まず元記事をちゃんと読めている人がいないので、ここで言われている「日本人」が「カナダのバンクーバーのシェアハウスに興味のあるらしい日本人」であり、単なる「でかい主語」でないことを補足してみましたが、相変わらずの脊髄反射的短文コメントがつきます。
ちなみに元記事を東大松尾研究所のELYZADIGESTで三行に要約してみるとカオスになりました。
教養ある人は、言われたことだけに答える、あるいは言われたことも満足に答えられない。自分の声で相手に言いたいことを発信できない方が大変増えているという。ネットでは、言葉並べに絵文字で感情表現が当たり前になりつつある。
人間がまとめると、
近頃の日本人からの問い合わせが小学生並みだ。私の想像では20年後は文章読解能力などなくなっているような気がする。発信力も落ちている。情報を正しく受け止めるためには教養が大切だ。
でしょうか。まず「コミュニケーション能力が驚くほど貧弱」で驚いたというところから書かれている訳ですが、その対象が「カナダ留学希望者」であれば、日本人として危惧する感覚は上から目線とか、「でかい主語」という話ではなくなりますよね。コミュニケーション能力から文章読解能力に話が転じるのは、よくあることです。昨今のSNS上のトラブルでよく見かけるのですが、コミュニケーションが取れないことを一方的に相手の文章読解能力の所為にして、人格攻撃に走るというパターンがあります。自分の言っていることは正しいのに意味が通じないのはお前の文章読解能力が低いからだという決めつけです。
元記事の人の場合、そうではなくて最近頻発する謎の問い合わせに心配して、前向きに教養の必要性に論理展開する訳ですね。
しかし「情報を正しく受け止める」というのは難しいですね。
これは多分アゴラのひっかけテストです。「カナダのバンクーバーのシェアハウスに興味のあるらしい日本人」がという前提があって、かみ合わない単語の会話をしてくる、謎のメールを送ってくる、という事例とその後の論理展開、タイトルと小見出しが不整合です。この文章から読み取れるのは、「え?そんな人がカナダのシェアハウスで暮らしていける?」「この社長は一億円も教養も持っていないの?」ということでしょう。色々おかしい、引っかかる記事が読まれやすいからでしょう。
こんなことにも気が付かず、タイトルと小見出しだけで悲嘆したり同意する人はもうマインドコントロールされてしまっている訳です。
そして
中島敦「山月記」という小説を思い出しました。官吏に就こうと猛勉強しましたが、虎に化身してしまった、その嘆きの遠吠えが聞こえるというお話です。自分にもそんな処がないか。

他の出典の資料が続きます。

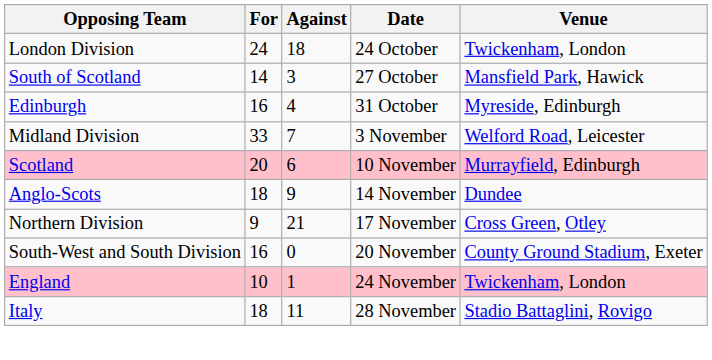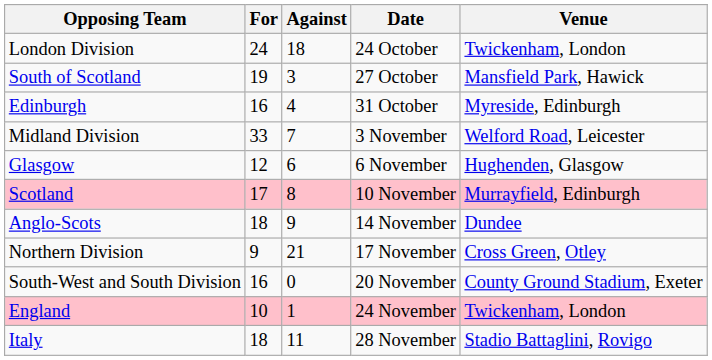South of Scotland | For: 14 -> 19
+ row: Glasgow | 12 | 6 | 6 November | Hughenden, Glasgow
Scotland | For: 20 -> 17
Scotland | Against: 6 -> 8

優しい性格で自分にできる事や経験値が多くあるのではないかと思います。そんな処があると知るだけで違うと私は思います。
— ANGLE-사진-♪.net (@LUCANUST) June 18, 2022
こんな罠にも気が付きません。「官吏に就こうと猛勉強しましたが、虎に化身してしまった、その嘆きの遠吠えが聞こえるというお話です」って、そんな話でしたっけ?
こころ読了
— 読書とカメラが好きたかひろ (@takahiro_3731) June 18, 2022
なるほど、こんな後味の悪いおはなしだったんですね。#夏目漱石#こころ pic.twitter.com/z50uF7psiV
このように『こころ』を暗い話にしてしまうのは典型的な誤読ですね。繰り返しますが、先生は話者によって全肯定されています。
そういえば夏目漱石のこころ、百合小説っていう言説があったな
— onebrack (@onebrack) June 26, 2022
いや言説っていうほどちゃんとしたあれじゃなかったけど
BLじゃなくて百合という話は初耳です。
例えば夏目漱石「こころ」の高校的正当読解は「恋愛と友情に板ばさみされた葛藤」としての物語だけど、「こころ」=「先生が最初から友人Kを殺すつもりの物語」としてしか読めない或る意味捻くれた学生もいるし、そもそもどうして先生がKに遠慮するのかわからない学生もいる筈。多様な読解を潰すな。
— copywriting (@Copy___Writing_) June 26, 2022
これは又極端。この人はSNSでトラブりそうですね。ひねくれた解釈は飽くまでひねくれた解釈だと思います。
いずれにせよ、情報を正しく受け止めるための文章読解能力は今のtogetter民にはなさそうです。